- **Available data**:

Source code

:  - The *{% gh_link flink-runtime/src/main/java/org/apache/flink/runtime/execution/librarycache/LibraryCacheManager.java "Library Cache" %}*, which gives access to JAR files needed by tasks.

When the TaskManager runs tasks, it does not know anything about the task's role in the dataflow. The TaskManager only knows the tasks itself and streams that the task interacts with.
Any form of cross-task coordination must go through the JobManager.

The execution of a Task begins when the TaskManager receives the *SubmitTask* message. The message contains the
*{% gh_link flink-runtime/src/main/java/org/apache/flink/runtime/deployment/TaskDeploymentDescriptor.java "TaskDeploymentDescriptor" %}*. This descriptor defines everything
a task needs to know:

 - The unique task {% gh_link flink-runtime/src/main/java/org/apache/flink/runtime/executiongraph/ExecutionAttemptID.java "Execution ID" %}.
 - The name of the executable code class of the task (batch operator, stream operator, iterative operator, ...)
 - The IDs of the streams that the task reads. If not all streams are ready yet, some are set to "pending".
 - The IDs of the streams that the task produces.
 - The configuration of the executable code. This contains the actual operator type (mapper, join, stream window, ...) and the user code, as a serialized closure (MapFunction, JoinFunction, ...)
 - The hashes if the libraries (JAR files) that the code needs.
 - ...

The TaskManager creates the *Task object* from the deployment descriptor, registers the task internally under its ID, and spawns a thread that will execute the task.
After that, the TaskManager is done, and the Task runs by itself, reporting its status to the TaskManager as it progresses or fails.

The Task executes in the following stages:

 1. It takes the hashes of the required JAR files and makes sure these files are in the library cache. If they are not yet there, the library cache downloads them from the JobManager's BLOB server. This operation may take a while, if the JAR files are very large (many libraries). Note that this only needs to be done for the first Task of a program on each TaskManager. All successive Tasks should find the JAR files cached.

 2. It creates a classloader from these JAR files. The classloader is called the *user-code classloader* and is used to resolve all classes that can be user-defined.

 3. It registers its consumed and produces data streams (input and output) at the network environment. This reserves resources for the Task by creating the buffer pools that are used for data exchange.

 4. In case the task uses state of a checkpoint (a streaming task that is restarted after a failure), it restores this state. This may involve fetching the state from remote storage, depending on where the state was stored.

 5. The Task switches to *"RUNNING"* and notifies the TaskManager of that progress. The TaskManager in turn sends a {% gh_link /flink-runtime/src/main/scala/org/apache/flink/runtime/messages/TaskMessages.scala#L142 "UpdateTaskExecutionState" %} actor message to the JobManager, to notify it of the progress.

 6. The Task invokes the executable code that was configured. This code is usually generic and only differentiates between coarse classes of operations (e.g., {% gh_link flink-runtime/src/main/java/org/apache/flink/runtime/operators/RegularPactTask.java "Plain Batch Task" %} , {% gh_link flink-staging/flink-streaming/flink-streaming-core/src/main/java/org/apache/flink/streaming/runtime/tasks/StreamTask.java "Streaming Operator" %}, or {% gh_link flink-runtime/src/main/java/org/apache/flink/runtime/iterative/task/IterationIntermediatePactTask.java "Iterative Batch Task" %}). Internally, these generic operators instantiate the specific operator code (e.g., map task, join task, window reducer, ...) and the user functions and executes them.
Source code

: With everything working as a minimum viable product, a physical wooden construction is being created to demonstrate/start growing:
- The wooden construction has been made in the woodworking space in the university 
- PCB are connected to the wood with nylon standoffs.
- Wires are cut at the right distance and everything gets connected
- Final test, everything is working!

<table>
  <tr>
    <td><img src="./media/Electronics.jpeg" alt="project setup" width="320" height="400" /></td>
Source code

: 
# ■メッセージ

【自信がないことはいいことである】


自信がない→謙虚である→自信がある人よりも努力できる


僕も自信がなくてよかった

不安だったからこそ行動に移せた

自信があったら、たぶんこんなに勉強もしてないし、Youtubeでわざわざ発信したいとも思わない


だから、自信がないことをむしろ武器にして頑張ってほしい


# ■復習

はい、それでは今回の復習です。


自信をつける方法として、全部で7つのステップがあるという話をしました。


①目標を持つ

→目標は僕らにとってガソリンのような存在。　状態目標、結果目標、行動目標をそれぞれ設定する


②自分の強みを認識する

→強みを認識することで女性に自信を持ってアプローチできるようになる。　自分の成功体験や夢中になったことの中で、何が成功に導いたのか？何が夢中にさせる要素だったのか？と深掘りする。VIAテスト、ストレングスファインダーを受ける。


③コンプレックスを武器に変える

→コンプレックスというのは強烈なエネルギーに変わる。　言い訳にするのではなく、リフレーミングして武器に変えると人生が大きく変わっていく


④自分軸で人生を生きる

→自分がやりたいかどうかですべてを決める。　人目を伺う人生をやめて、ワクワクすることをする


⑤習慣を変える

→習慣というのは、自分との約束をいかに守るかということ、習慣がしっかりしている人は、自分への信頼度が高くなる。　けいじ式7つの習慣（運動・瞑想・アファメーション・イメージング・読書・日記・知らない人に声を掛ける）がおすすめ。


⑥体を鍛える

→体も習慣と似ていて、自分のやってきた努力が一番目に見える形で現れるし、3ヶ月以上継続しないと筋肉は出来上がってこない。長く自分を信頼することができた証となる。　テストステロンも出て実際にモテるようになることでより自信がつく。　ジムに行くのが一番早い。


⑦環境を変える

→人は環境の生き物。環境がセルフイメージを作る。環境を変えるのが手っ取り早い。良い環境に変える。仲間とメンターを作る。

- **Task brief**: Render each non-blank line of the listing as a row in a Markdown table with the columns "Row" and "Line", numbering the rows in order.

- **Exercise answer**:
| Row | Line |
|---|---|
| 1 | Source code |
| 2 | :  - The *{% gh_link flink-runtime/src/main/java/org/apache/flink/runtime/execution/librarycache/LibraryCacheManager.java "Library Cache" %}*, which gives access to JAR files needed by tasks. |
| 3 | When the TaskManager runs tasks, it does not know anything about the task's role in the dataflow. The TaskManager only knows the tasks itself and streams that the task interacts with. |
| 4 | Any form of cross-task coordination must go through the JobManager. |
| 5 | The execution of a Task begins when the TaskManager receives the *SubmitTask* message. The message contains the |
| 6 | *{% gh_link flink-runtime/src/main/java/org/apache/flink/runtime/deployment/TaskDeploymentDescriptor.java "TaskDeploymentDescriptor" %}*. This descriptor defines everything |
| 7 | a task needs to know: |
| 8 |  - The unique task {% gh_link flink-runtime/src/main/java/org/apache/flink/runtime/executiongraph/ExecutionAttemptID.java "Execution ID" %}. |
| 9 |  - The name of the executable code class of the task (batch operator, stream operator, iterative operator, ...) |
| 10 |  - The IDs of the streams that the task reads. If not all streams are ready yet, some are set to "pending". |
| 11 |  - The IDs of the streams that the task produces. |
| 12 |  - The configuration of the executable code. This contains the actual operator type (mapper, join, stream window, ...) and the user code, as a serialized closure (MapFunction, JoinFunction, ...) |
| 13 |  - The hashes if the libraries (JAR files) that the code needs. |
| 14 |  - ... |
| 15 | The TaskManager creates the *Task object* from the deployment descriptor, registers the task internally under its ID, and spawns a thread that will execute the task. |
| 16 | After that, the TaskManager is done, and the Task runs by itself, reporting its status to the TaskManager as it progresses or fails. |
| 17 | The Task executes in the following stages: |
| 18 |  1. It takes the hashes of the required JAR files and makes sure these files are in the library cache. If they are not yet there, the library cache downloads them from the JobManager's BLOB server. This operation may take a while, if the JAR files are very large (many libraries). Note that this only needs to be done for the first Task of a program on each TaskManager. All successive Tasks should find the JAR files cached. |
| 19 |  2. It creates a classloader from these JAR files. The classloader is called the *user-code classloader* and is used to resolve all classes that can be user-defined. |
| 20 |  3. It registers its consumed and produces data streams (input and output) at the network environment. This reserves resources for the Task by creating the buffer pools that are used for data exchange. |
| 21 |  4. In case the task uses state of a checkpoint (a streaming task that is restarted after a failure), it restores this state. This may involve fetching the state from remote storage, depending on where the state was stored. |
| 22 |  5. The Task switches to *"RUNNING"* and notifies the TaskManager of that progress. The TaskManager in turn sends a {% gh_link /flink-runtime/src/main/scala/org/apache/flink/runtime/messages/TaskMessages.scala#L142 "UpdateTaskExecutionState" %} actor message to the JobManager, to notify it of the progress. |
| 23 |  6. The Task invokes the executable code that was configured. This code is usually generic and only differentiates between coarse classes of operations (e.g., {% gh_link flink-runtime/src/main/java/org/apache/flink/runtime/operators/RegularPactTask.java "Plain Batch Task" %} , {% gh_link flink-staging/flink-streaming/flink-streaming-core/src/main/java/org/apache/flink/streaming/runtime/tasks/StreamTask.java "Streaming Operator" %}, or {% gh_link flink-runtime/src/main/java/org/apache/flink/runtime/iterative/task/IterationIntermediatePactTask.java "Iterative Batch Task" %}). Internally, these generic operators instantiate the specific operator code (e.g., map task, join task, window reducer, ...) and the user functions and executes them. |
| 24 | Source code |
| 25 | : With everything working as a minimum viable product, a physical wooden construction is being created to demonstrate/start growing: |
| 26 | - The wooden construction has been made in the woodworking space in the university  |
| 27 | - PCB are connected to the wood with nylon standoffs. |
| 28 | - Wires are cut at the right distance and everything gets connected |
| 29 | - Final test, everything is working! |
| 30 | <table> |
| 31 |   <tr> |
| 32 |     <td><img src="./media/Electronics.jpeg" alt="project setup" width="320" height="400" /></td> |
| 33 | Source code |
| 34 | :  |
| 35 | # ■メッセージ |
| 36 | 【自信がないことはいいことである】 |
| 37 | 自信がない→謙虚である→自信がある人よりも努力できる |
| 38 | 僕も自信がなくてよかった |
| 39 | 不安だったからこそ行動に移せた |
| 40 | 自信があったら、たぶんこんなに勉強もしてないし、Youtubeでわざわざ発信したいとも思わない |
| 41 | だから、自信がないことをむしろ武器にして頑張ってほしい |
| 42 | # ■復習 |
| 43 | はい、それでは今回の復習です。 |
| 44 | 自信をつける方法として、全部で7つのステップがあるという話をしました。 |
| 45 | ①目標を持つ |
| 46 | →目標は僕らにとってガソリンのような存在。　状態目標、結果目標、行動目標をそれぞれ設定する |
| 47 | ②自分の強みを認識する |
| 48 | →強みを認識することで女性に自信を持ってアプローチできるようになる。　自分の成功体験や夢中になったことの中で、何が成功に導いたのか？何が夢中にさせる要素だったのか？と深掘りする。VIAテスト、ストレングスファインダーを受ける。 |
| 49 | ③コンプレックスを武器に変える |
| 50 | →コンプレックスというのは強烈なエネルギーに変わる。　言い訳にするのではなく、リフレーミングして武器に変えると人生が大きく変わっていく |
| 51 | ④自分軸で人生を生きる |
| 52 | →自分がやりたいかどうかですべてを決める。　人目を伺う人生をやめて、ワクワクすることをする |
| 53 | ⑤習慣を変える |
| 54 | →習慣というのは、自分との約束をいかに守るかということ、習慣がしっかりしている人は、自分への信頼度が高くなる。　けいじ式7つの習慣（運動・瞑想・アファメーション・イメージング・読書・日記・知らない人に声を掛ける）がおすすめ。 |
| 55 | ⑥体を鍛える |
| 56 | →体も習慣と似ていて、自分のやってきた努力が一番目に見える形で現れるし、3ヶ月以上継続しないと筋肉は出来上がってこない。長く自分を信頼することができた証となる。　テストステロンも出て実際にモテるようになることでより自信がつく。　ジムに行くのが一番早い。 |
| 57 | ⑦環境を変える |
| 58 | →人は環境の生き物。環境がセルフイメージを作る。環境を変えるのが手っ取り早い。良い環境に変える。仲間とメンターを作る。 |